Santos Populares. António, João, Pedro e as periferias

 

AIRES GAMEIRO


Talvez não baste tomar estes santos como folguedo. Convidam à seriedade e conversão a Cristo. O contato com periferias da fé exige discernimento. Tende-se a ler o Evangelho, as vidas dos santos e das tradições da Igreja em ziguezague. Ora para um lado ora para outro, segundo os temperamentos, as ideologias das tribos de turno e a propaganda de controlo dominante. Nem estão ausentes os cordelinhos de satanás. Na ação de Jesus e dos santos populares encontramos os fios do Espírito Santo do deserto e os dos demónios das periferias; somos pressionados ora para as periferias da vontade de Deus ora para as fraquezas, próprias e alheias, e a seguir o piscar de olhos do satanás da mentira.

João Baptista apresentou Jesus, o Cordeiro de Deus que tira o pecado do mundo a ser sacrificado; e logo o precedeu sacrificado pela defesa da fidelidade conjugal na periferia de Herodíade, “satanás” da filha (Mc 6, 14-29). João Baptista dirigiu-se à periferia do deserto e do Jordão, não como Cristo, para encontrar o Demónio. Ao contrário, vieram ter com ele os arrependidos do mal e perguntaram: e nós o que devemos fazer? De forma muito clara, João dizia que não repetissem o mal e fizessem ainda melhor o bem que faziam: os de duas túnicas e mantimentos de sobra, repartam com quem não têm; os da cobrança de impostos não exijam mais do que está legislado; os soldados não usem violência, não denunciem injustamente nem exijam mais que o vosso soldo (Lc 3,10-13). Aos periféricos mal-intencionados, João falou muito claro: Ele (Jesus) há de batizar-vos no Espírito e no fogo (…), recolherá o trigo (…) e queimará a palha; e anunciava o Evangelho (cf. Lc 3, 15-18).

Jesus Cristo dizia que a vontade do Pai o chamava a Jerusalém para dar a vida pelos pecadores e logo Pedro, no papel de Satanás e dizendo «Deus te livre», o impele a fugir dessa periferia de gente má.
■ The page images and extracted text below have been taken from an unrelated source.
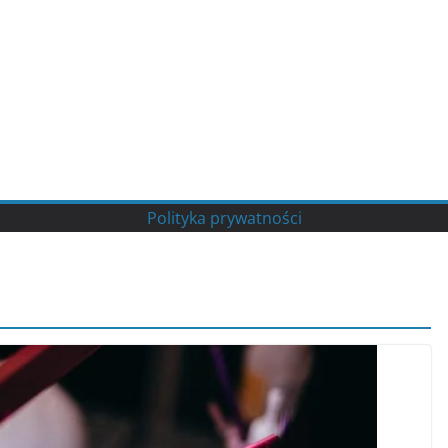
Polityka prywatności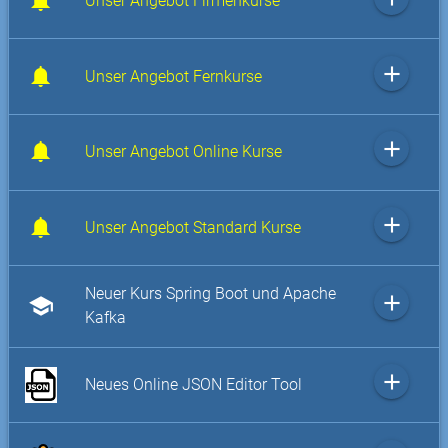
Unser Angebot Firmenkurse
add
Unser Angebot Fernkurse
add
Unser Angebot Online Kurse
add
Unser Angebot Standard Kurse
Neuer Kurs Spring Boot und Apache
add
school
Kafka
add
Neues Online JSON Editor Tool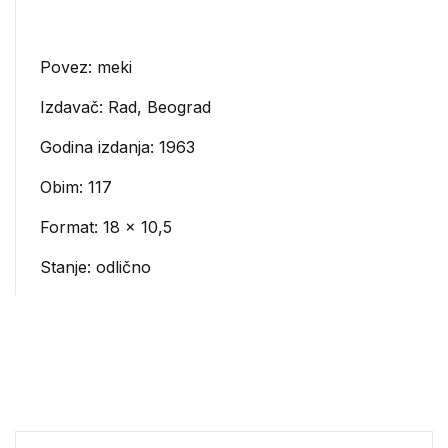
Povez: meki
Izdavač:
Rad, Beograd
Godina izdanja: 1963
Obim: 117
Format: 18 x 10,5
Stanje: odlično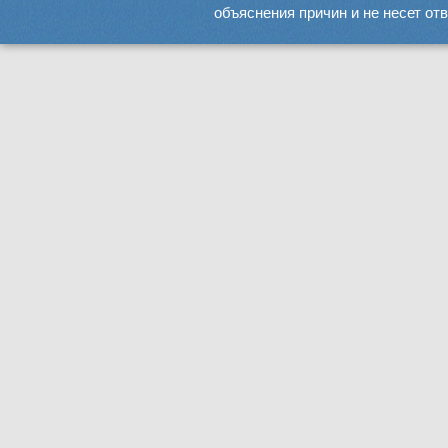
объяснения причин и не несет от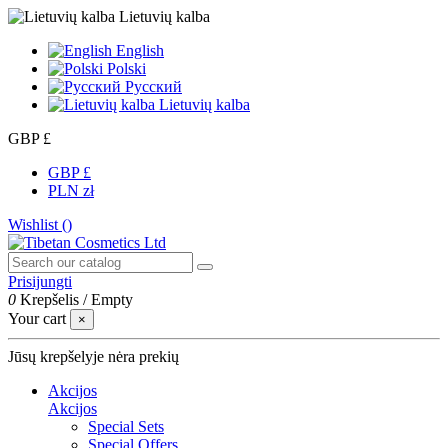
Lietuvių kalba
English
Polski
Русский
Lietuvių kalba
GBP £
GBP £
PLN zł
Wishlist (
)
Prisijungti
0
Krepšelis
/
Empty
Your cart
×
Jūsų krepšelyje nėra prekių
Akcijos
Akcijos
Special Sets
Special Offers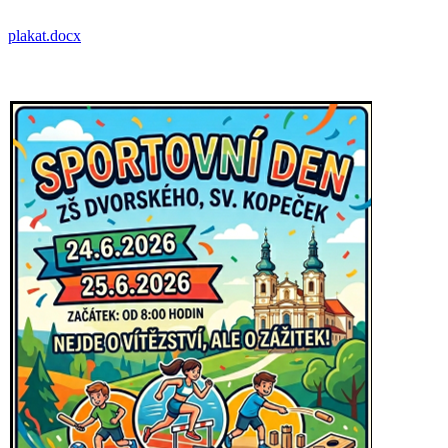
plakat.docx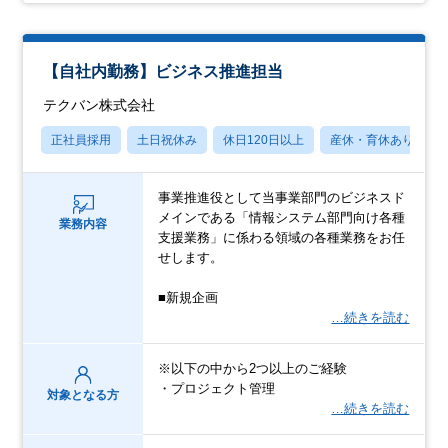
【自社内勤務】ビジネス推進担当
テクバン株式会社
正社員採用
土日祝休み
休日120日以上
産休・育休あり
事業推進役として当事業部門のビジネスド
メインである「情報システム部門向け各種
業務内容
支援業務」に係わる領域の各種業務をお任
せします。
■新規企画
…続きを読む
※以下の中から2つ以上のご経験
・プロジェクト管理
対象となる方
…続きを読む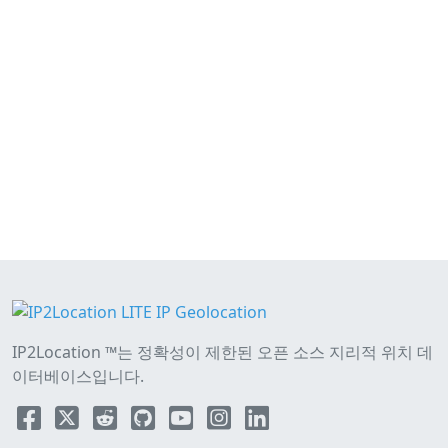
IP2Location ™는 정확성이 제한된 오픈 소스 지리적 위치 데
이터베이스입니다.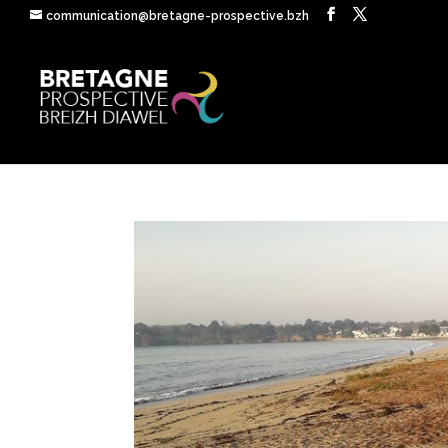
communication@bretagne-prospective.bzh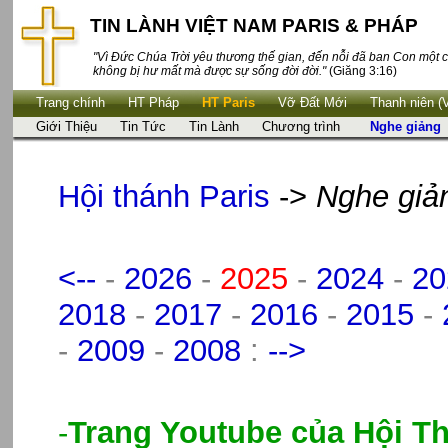
TIN LÀNH VIỆT NAM PARIS & PHÁP
"Vì Đức Chúa Trời yêu thương thế gian, đến nỗi đã ban Con một c
không bị hư mất mà được sự sống đời đời."
(Giăng 3:16)
Trang chính
HT Pháp
HT Paris
Vỡ Đất Mới
Thanh niên (
Giới Thiệu
Tin Tức
Tin Lành
Chương trình
Nghe giảng
Hội thánh Paris
->
Nghe giả
<--
-
2026
-
2025
-
2024
-
20
2018
-
2017
-
2016
-
2015
-
-
2009
-
2008
:
-->
-
Trang Youtube của Hội Th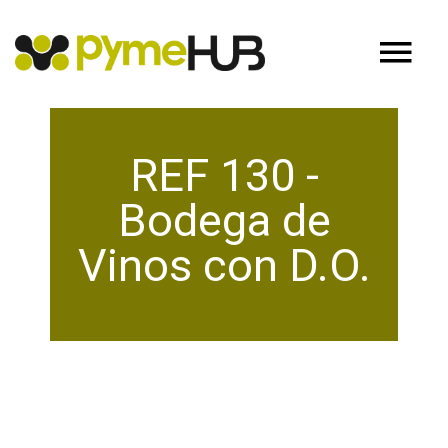
REF 130 -
Bodega de
Vinos con D.O.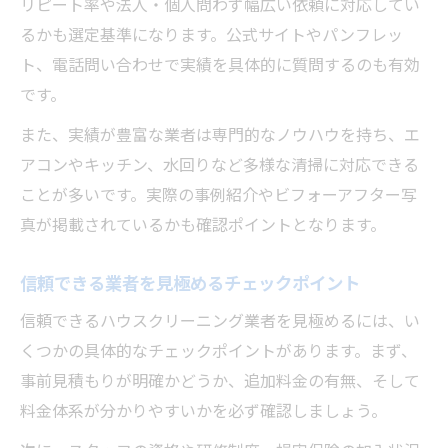
リピート率や法人・個人問わず幅広い依頼に対応してい
るかも選定基準になります。公式サイトやパンフレッ
ト、電話問い合わせで実績を具体的に質問するのも有効
です。
また、実績が豊富な業者は専門的なノウハウを持ち、エ
アコンやキッチン、水回りなど多様な清掃に対応できる
ことが多いです。実際の事例紹介やビフォーアフター写
真が掲載されているかも確認ポイントとなります。
信頼できる業者を見極めるチェックポイント
信頼できるハウスクリーニング業者を見極めるには、い
くつかの具体的なチェックポイントがあります。まず、
事前見積もりが明確かどうか、追加料金の有無、そして
料金体系が分かりやすいかを必ず確認しましょう。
Pedro sabia que Jesus era o filho de Deus por o Pai lho revelar; e acreditou que Ele, Deus-homem, podia dar a sua carne como alimento de vida eterna, por isso, respondeu com fé às questões de Jesus: e vós quem dizeis que eu sou? Também vos quereis ir embora? Nalgumas periferias dizia-se que Jesus era este e aquele, pessoa importante, mas não acreditavam na sua divindade nem aceitavam que o pão que lhes prometia era o seu corpo, a sua carne, para a vida eterna e afastaram-se. Pedro confessou e acreditou porque «só Vós, tendes palavras de vida eterna». Contudo, o mesmo Pedro fazia ziguezagues de fraqueza e dúvida perante as periferias descrentes da casa do sumo sacerdote; e em vez de dar a vida por Ele negou três vezes que conhecia Jesus (Lc 22, 54-71). Sabia que Jesus morreu para salvar todos os pecadores que o aceitassem e se arrependessem, como ele mesmo foi perdoado e amou muito a Jesus; contudo, mais tarde, hesitava ir a casa de gente pagã das periferias como o centurião Cornélio já convertido (At 10); e resistia em aceitar na Igreja outros pagãos convertidos por Paulo à fé em Cristo. Com a força do alto, no dia do Pentecostes, foi claro com alguns vindos da periferia anti Cristã: “vós o (Jesus) matastes…” (cf At 2,23 e 37-38); e eles perguntaram: «que havemos de fazer, irmãos? Convertei-vos e peça cada um o batismo…para remissão dos seus pecados».

Santo António, em Coimbra, deixou-se cativar pelos mártires que davam a vida por Cristo nas periferias infiéis de Marrocos e tornou-se franciscano. Foi nomeado por S. Francisco professor dos seus frades, pregou o Evangelho aos descrentes e heréticos da Itália e da França. Nem lhe faltaram cátaros, fanáticos extremistas das periferias heréticas que não terão acreditado nas verdades da fé cristã sobre o matrimónio cristão nem sobre a presença real de Cristo na Eucaristia de tal modo que alguns políticos e pastores os atacaram com violência anti evangélica. Hoje, como ontem, num mundo de heresias e paganismo, o discernimento exige sabedoria da luz de Deus da oração para evitar os ziguezagues da mentira e violência; e exige pôr em prática, nas periferias, de gente reta e de lobos, a clareza de Jesus ao dizer: «Não deiteis aos cães o que é santo, nem lanceis pérolas a porcos…, entrai pela porta estreita…e pelo caminho apertado» (Mt 7,12-14). Com todos, «sede simples como as pombas e prudentes como as serpentes» (Mt 10,16).